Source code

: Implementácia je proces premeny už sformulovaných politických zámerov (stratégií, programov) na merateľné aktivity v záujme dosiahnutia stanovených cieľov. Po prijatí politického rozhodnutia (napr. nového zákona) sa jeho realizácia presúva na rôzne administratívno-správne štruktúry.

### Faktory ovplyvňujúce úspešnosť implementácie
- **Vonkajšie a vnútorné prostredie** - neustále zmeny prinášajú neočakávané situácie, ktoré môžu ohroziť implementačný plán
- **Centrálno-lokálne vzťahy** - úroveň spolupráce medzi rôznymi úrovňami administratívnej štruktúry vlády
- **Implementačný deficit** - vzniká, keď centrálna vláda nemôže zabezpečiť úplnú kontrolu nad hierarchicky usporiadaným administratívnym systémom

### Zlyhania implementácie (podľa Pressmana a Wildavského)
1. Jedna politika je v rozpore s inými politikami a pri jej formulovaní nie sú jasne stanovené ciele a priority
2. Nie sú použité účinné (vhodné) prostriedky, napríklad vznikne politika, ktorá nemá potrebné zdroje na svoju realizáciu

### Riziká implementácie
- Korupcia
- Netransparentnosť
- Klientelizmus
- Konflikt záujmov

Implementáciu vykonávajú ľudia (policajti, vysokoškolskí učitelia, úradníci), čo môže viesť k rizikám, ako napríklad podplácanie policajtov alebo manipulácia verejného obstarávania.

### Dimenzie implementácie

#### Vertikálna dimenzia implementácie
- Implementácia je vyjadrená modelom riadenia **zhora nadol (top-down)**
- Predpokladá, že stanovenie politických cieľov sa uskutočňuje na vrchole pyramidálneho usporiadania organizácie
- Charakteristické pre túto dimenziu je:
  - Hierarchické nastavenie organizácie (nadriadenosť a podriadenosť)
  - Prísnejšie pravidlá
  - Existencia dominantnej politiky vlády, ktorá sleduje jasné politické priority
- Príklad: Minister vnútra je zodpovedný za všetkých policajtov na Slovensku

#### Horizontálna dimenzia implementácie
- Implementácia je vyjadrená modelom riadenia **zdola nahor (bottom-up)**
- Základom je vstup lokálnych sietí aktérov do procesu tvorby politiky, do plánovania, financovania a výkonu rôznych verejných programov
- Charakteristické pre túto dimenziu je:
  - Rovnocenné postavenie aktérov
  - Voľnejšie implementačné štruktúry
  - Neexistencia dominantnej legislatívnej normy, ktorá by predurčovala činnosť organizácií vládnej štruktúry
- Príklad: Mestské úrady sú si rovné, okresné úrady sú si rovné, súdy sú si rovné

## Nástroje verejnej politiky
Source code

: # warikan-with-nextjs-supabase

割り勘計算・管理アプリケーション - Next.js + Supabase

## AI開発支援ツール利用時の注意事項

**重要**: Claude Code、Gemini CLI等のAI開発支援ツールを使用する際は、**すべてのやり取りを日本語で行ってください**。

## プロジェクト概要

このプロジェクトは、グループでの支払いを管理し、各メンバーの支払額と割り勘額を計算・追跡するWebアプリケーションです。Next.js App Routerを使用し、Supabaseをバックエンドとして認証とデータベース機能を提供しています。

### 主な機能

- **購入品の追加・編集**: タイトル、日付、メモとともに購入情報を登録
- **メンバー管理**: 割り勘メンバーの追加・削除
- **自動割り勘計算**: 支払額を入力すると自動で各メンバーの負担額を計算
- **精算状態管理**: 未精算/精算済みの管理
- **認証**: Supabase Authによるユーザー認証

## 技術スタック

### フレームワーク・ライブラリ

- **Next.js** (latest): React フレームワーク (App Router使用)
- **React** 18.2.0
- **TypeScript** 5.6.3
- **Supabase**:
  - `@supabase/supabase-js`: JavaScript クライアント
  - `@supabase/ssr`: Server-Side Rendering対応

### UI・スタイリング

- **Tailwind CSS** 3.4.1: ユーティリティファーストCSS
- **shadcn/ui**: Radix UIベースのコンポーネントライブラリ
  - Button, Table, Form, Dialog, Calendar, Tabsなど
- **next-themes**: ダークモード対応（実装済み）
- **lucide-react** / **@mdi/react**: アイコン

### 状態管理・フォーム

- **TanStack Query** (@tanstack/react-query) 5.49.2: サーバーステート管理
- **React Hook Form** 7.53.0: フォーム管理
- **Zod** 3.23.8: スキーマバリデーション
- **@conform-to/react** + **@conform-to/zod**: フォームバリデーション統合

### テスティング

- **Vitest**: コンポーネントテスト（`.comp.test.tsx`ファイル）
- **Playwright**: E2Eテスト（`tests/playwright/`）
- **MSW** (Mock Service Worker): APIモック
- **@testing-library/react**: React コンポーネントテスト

> [TASK TO COMPLETE] The lines above, starting at the one with "- **Vonkajšie a" and ending at the one with "- Neexistencia dominantnej", are the only ones to return, exactly as written.

> [TASK ANSWER]
- **Vonkajšie a vnútorné prostredie** - neustále zmeny prinášajú neočakávané situácie, ktoré môžu ohroziť implementačný plán
- **Centrálno-lokálne vzťahy** - úroveň spolupráce medzi rôznymi úrovňami administratívnej štruktúry vlády
- **Implementačný deficit** - vzniká, keď centrálna vláda nemôže zabezpečiť úplnú kontrolu nad hierarchicky usporiadaným administratívnym systémom

### Zlyhania implementácie (podľa Pressmana a Wildavského)
1. Jedna politika je v rozpore s inými politikami a pri jej formulovaní nie sú jasne stanovené ciele a priority
2. Nie sú použité účinné (vhodné) prostriedky, napríklad vznikne politika, ktorá nemá potrebné zdroje na svoju realizáciu

### Riziká implementácie
- Korupcia
- Netransparentnosť
- Klientelizmus
- Konflikt záujmov

Implementáciu vykonávajú ľudia (policajti, vysokoškolskí učitelia, úradníci), čo môže viesť k rizikám, ako napríklad podplácanie policajtov alebo manipulácia verejného obstarávania.

### Dimenzie implementácie

#### Vertikálna dimenzia implementácie
- Implementácia je vyjadrená modelom riadenia **zhora nadol (top-down)**
- Predpokladá, že stanovenie politických cieľov sa uskutočňuje na vrchole pyramidálneho usporiadania organizácie
- Charakteristické pre túto dimenziu je:
  - Hierarchické nastavenie organizácie (nadriadenosť a podriadenosť)
  - Prísnejšie pravidlá
  - Existencia dominantnej politiky vlády, ktorá sleduje jasné politické priority
- Príklad: Minister vnútra je zodpovedný za všetkých policajtov na Slovensku

#### Horizontálna dimenzia implementácie
- Implementácia je vyjadrená modelom riadenia **zdola nahor (bottom-up)**
- Základom je vstup lokálnych sietí aktérov do procesu tvorby politiky, do plánovania, financovania a výkonu rôznych verejných programov
- Charakteristické pre túto dimenziu je:
  - Rovnocenné postavenie aktérov
  - Voľnejšie implementačné štruktúry
  - Neexistencia dominantnej legislatívnej normy, ktorá by predurčovala činnosť organizácií vládnej štruktúry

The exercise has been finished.